In almost every case, calcium deposits under the eyes are more embarrassing to women than painful or medically dangerous, according to the Columbia University Health Services and MedHelp websites. Calcium deposits under the eyes are usually a type of cyst called milia; the condition can result from genetics, skin problems, burns or excessive sunbathing. While some women who suffer from milia around the eyes can wait for them to disappear on their own, other women are prone to get them again and may need medical intervention. Keep in mind that milia is especially common among infants and sometimes called “baby acne,” according to MedlinePlus.

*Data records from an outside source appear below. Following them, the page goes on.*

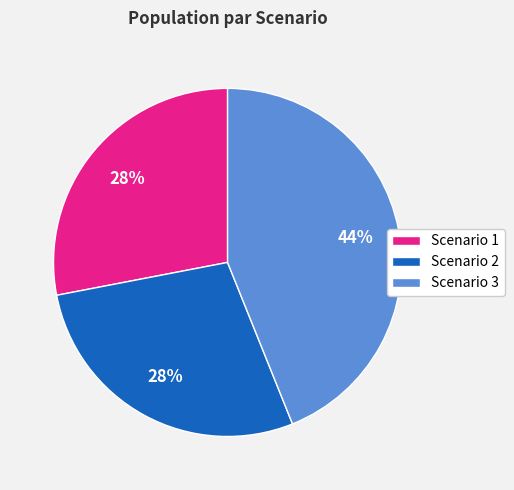

Is the sum of Scenario 3 and Scenario 1 greater than half?

Yes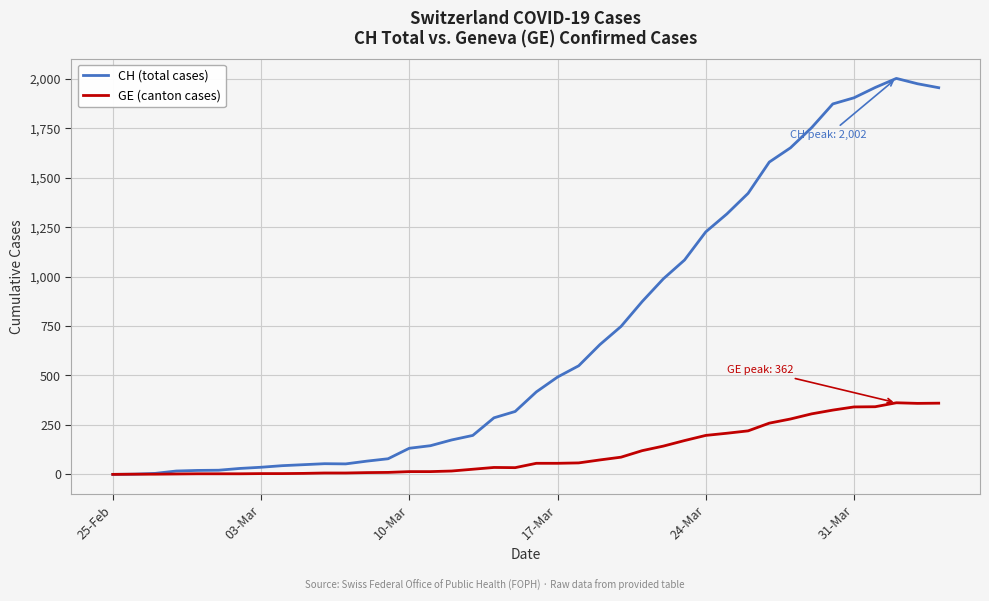

Which series has the largest total across all categories?

CH (total cases)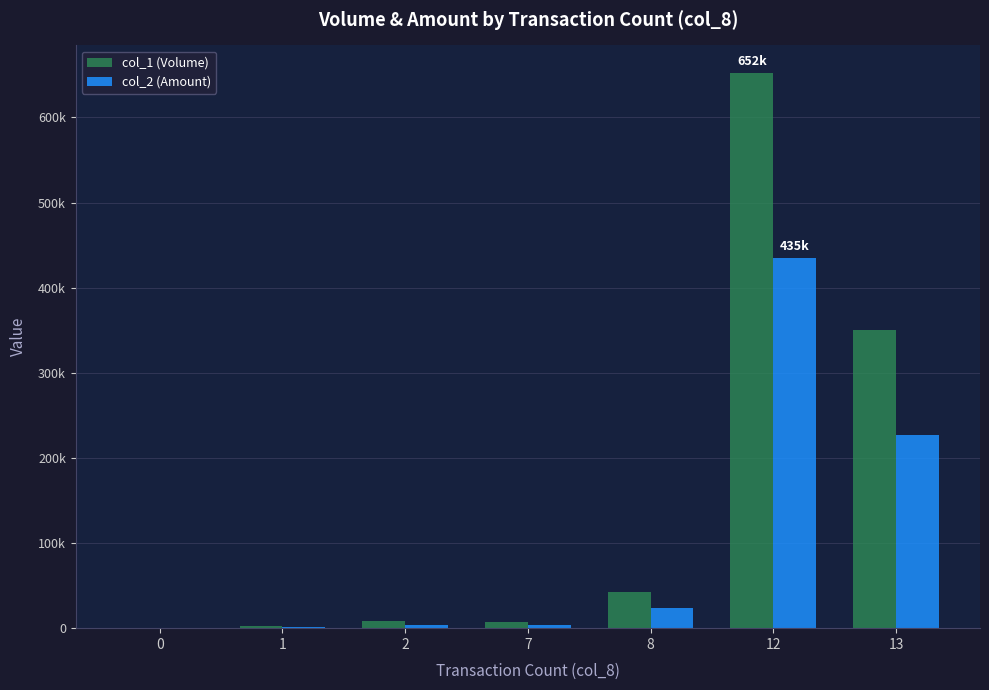

What are all the series names shown in the legend?

col_1 (Volume), col_2 (Amount)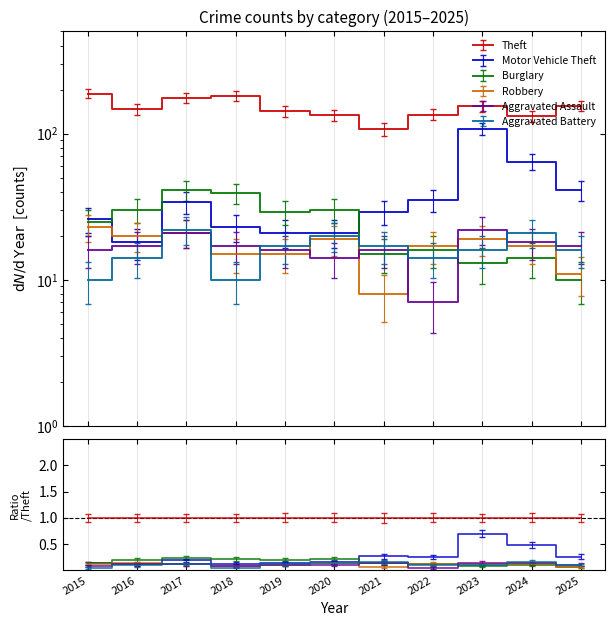

What is the approximate value of Aggravated Assault at 2015?

16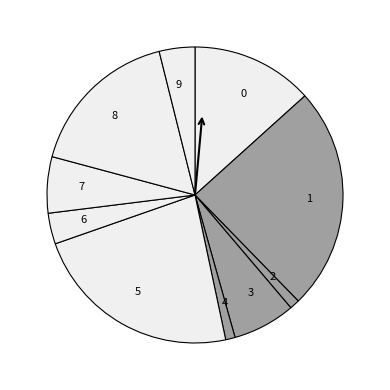

True or false: 0 accounts for 13% of the total.

True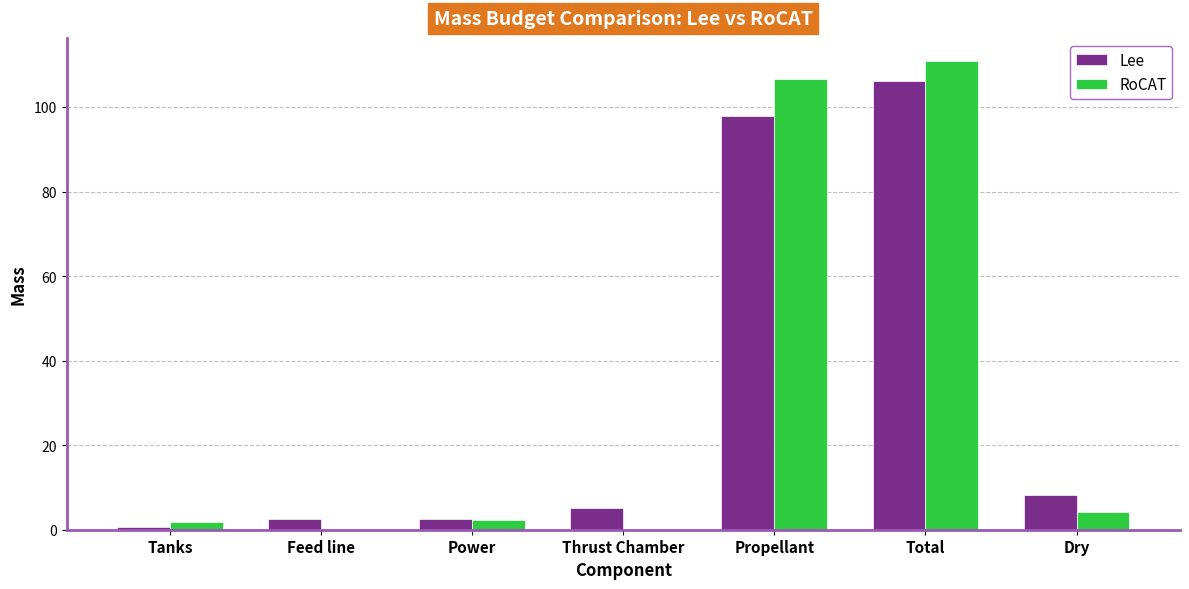

The value of RoCAT at Feed line is -73.2. True or false?

False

Place a warm, wet washcloth on each calcium deposit. Repeat this process at least a few times a day for several days; this process may help the milia under your eyes fall off on their own faster, according to the Columbia University’s Health Services website.
Call a doctor or dermatologist if the calcium deposits under your eyes don’t go away on their own. Laser treatment or surgery might be required to remove the deposits, notes Dr. Alan Rockoff on the MedHelp website. However, if your baby is the one suffering from milia, keep in mind that laser treatments are usually not a good idea and that the condition is much more likely to go away on its own, according to MedlinePlus.
Put away any rough sheets or clothing that might rub against the milia, advises MedlinePlus. Rough cloths can redden the milia and intensify their appearance.
- Don’t pick at any calcium deposits located near your eyes or anywhere else, warns Columbia University’s Health Services website. Picking at these spots or other spots like blackheads can cause unwanted infections and even scarring.